At least the conclusion is beautiful to behold-cinematographer Robert Elswit at peak performance. His camera is more patient, but no less animate, here than elsewhere in the picture. Anderson has encouraged Elswit and editor Dylan Tichenor to pace Magnolia, for the first two-thirds, like a coke binge. This risky, channel-surfing approach keeps us sharp and is utterly appropriate, considering the content-the extended family members on display are children of the boob tube and have built boxes around themselves. I gather that, because he has called Magnolia his most personal effort in interviews, Anderson's scope of experience does not range beyond dealings with entertainment industry types, for Earl's turf is only two steps away from that of Boogie Nights' porn czar Floyd Gondolli. Fortunately, the emotions on parade in Magnolia are universal.

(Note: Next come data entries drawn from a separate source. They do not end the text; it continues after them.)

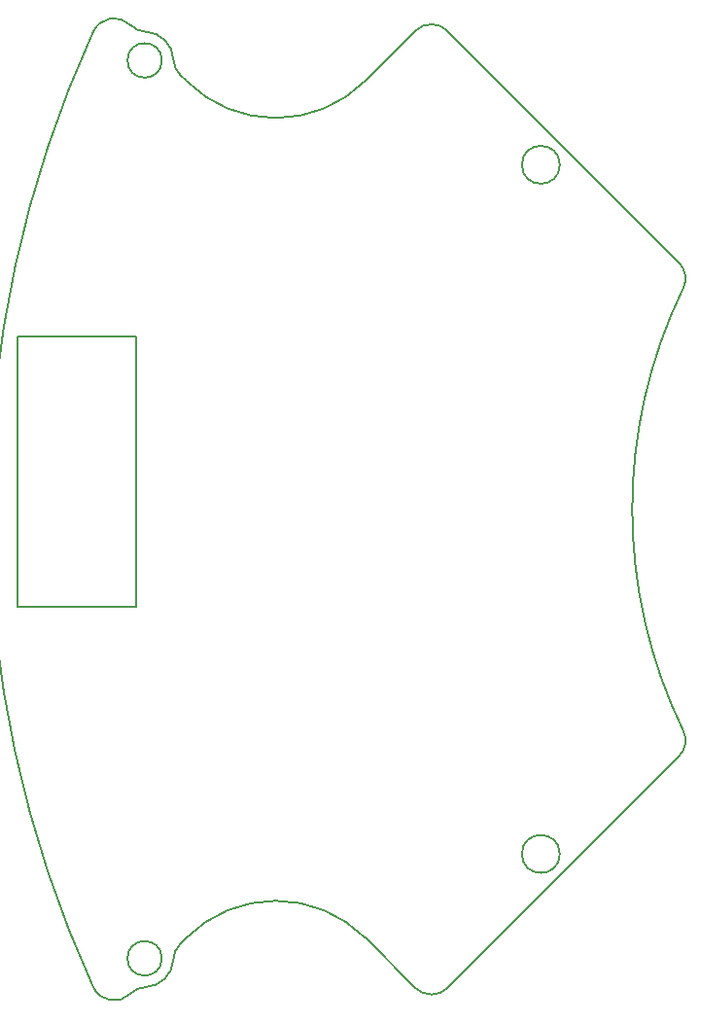
<source format=gbr>
%TF.GenerationSoftware,KiCad,Pcbnew,7.0.9*%
%TF.CreationDate,2024-07-27T15:43:33+09:00*%
%TF.ProjectId,____,fb90fa7f-2e6b-4696-9361-645f70636258,rev?*%
%TF.SameCoordinates,Original*%
%TF.FileFunction,Profile,NP*%
%FSLAX46Y46*%
G04 Gerber Fmt 4.6, Leading zero omitted, Abs format (unit mm)*
G04 Created by KiCad (PCBNEW 7.0.9) date 2024-07-27 15:43:33*
%MOMM*%
%LPD*%
G01*
G04 APERTURE LIST*
%TA.AperFunction,Profile*%
%ADD10C,0.200000*%
%TD*%
G04 APERTURE END LIST*
D10*
X122198204Y-115588948D02*
G75*
G03*
X106641855Y-115588948I-7778174J-7778172D01*
G01*
X149894601Y-59054364D02*
G75*
G03*
X149894604Y-97534583I39570429J-19240106D01*
G01*
X98526236Y-119889281D02*
G75*
G03*
X101759185Y-120471617I1818764J831881D01*
G01*
X98526195Y-36699648D02*
G75*
G03*
X98526195Y-119889300I90938827J-41594826D01*
G01*
X129385596Y-119947912D02*
X149510162Y-99823347D01*
X103099701Y-119881312D02*
G75*
G03*
X105498010Y-117483048I-99701J2498012D01*
G01*
X149510142Y-99823327D02*
G75*
G03*
X149894604Y-97534583I-1414242J1414227D01*
G01*
X101765272Y-36123377D02*
G75*
G03*
X103099703Y-36707591I1414228J1414177D01*
G01*
X106641856Y-40999999D02*
G75*
G03*
X122198203Y-40999999I7778174J7778171D01*
G01*
X106641855Y-41000000D02*
X106082206Y-40440352D01*
X101765252Y-36123397D02*
X101759185Y-36117331D01*
X104500000Y-39205604D02*
G75*
G03*
X104500000Y-39205604I-1500000J0D01*
G01*
X106082206Y-116148596D02*
X106641855Y-115588948D01*
X91959162Y-63248841D02*
X102277283Y-63248841D01*
X102277283Y-86748841D02*
X91959162Y-86748841D01*
X91959162Y-86748841D02*
X91959162Y-63248841D01*
X126557170Y-119947911D02*
G75*
G03*
X129385595Y-119947911I1414213J1414210D01*
G01*
X101759185Y-120471617D02*
X101765252Y-120465551D01*
X105498007Y-39105900D02*
G75*
G03*
X103099703Y-36707593I-2498007J-99700D01*
G01*
X104500000Y-117383344D02*
G75*
G03*
X104500000Y-117383344I-1500000J0D01*
G01*
X122198204Y-115588948D02*
X126557169Y-119947912D01*
X139153501Y-48294474D02*
G75*
G03*
X139153501Y-48294474I-1650000J0D01*
G01*
X149510162Y-56765601D02*
X129385596Y-36641036D01*
X126557169Y-36641036D02*
X122198204Y-41000000D01*
X139153501Y-108294474D02*
G75*
G03*
X139153501Y-108294474I-1650000J0D01*
G01*
X102277283Y-63248841D02*
X102277283Y-86748841D01*
X129385596Y-36641036D02*
G75*
G03*
X126557169Y-36641036I-1414213J-1414211D01*
G01*
X103099703Y-119881344D02*
G75*
G03*
X101765252Y-120465551I79797J-1998456D01*
G01*
X101759227Y-36117289D02*
G75*
G03*
X98526195Y-36699648I-1414227J-1414211D01*
G01*
X106082206Y-116148596D02*
G75*
G03*
X105498012Y-117483048I1414194J-1414204D01*
G01*
X149894580Y-59054353D02*
G75*
G03*
X149510161Y-56765602I-1798680J874553D01*
G01*
X105497980Y-39105901D02*
G75*
G03*
X106082206Y-40440352I1998420J79801D01*
G01*
M02*

</source>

As you may have surmised, I'm a big fan of both Hard Eight and Boogie Nights (which earned fourth place on my Top 10 of 1997); Anderson is one of the only hip directors to emerge from the nineties with a discernible style. Beyond the most obvious motifs-the whip pans (borrowed from Scorsese but used to signature effect), the cutesy title cards, the persistent music, and the penis fixation (there lurks a Dirk Diggler-sized dragon in the briefs of Frank Mackey, too)-a hopefulness pervades his work. The initially miserable Magnolia is Anderson's most optimistic vision yet, made sonorous by the best ensemble of the year. (It would be fruitless to pick standouts, for each actor leaves a ghost.) The film's absolute message is sentimental and appealing: fate doesn't have to win.
Magnolia is a deeply felt kitchen sink movie reminiscent, in a good way, of Robert Altman's sprawling ensemble pieces (the cameo appearance of Henry Gibson-as an old queen named Thurston Howell (!)-is an oblique reference to Nashville). According to its defamers, Anderson has committed the high crime of self-indulgence, a stigmatic observation I've regrettably made in past reviews-it unfairly insinuates that ambition is offensive. One should exit this film with, above all else, respect for the modern Barnum's talent, chutzpah, and sincerity, and wonder what he'll do for an encore.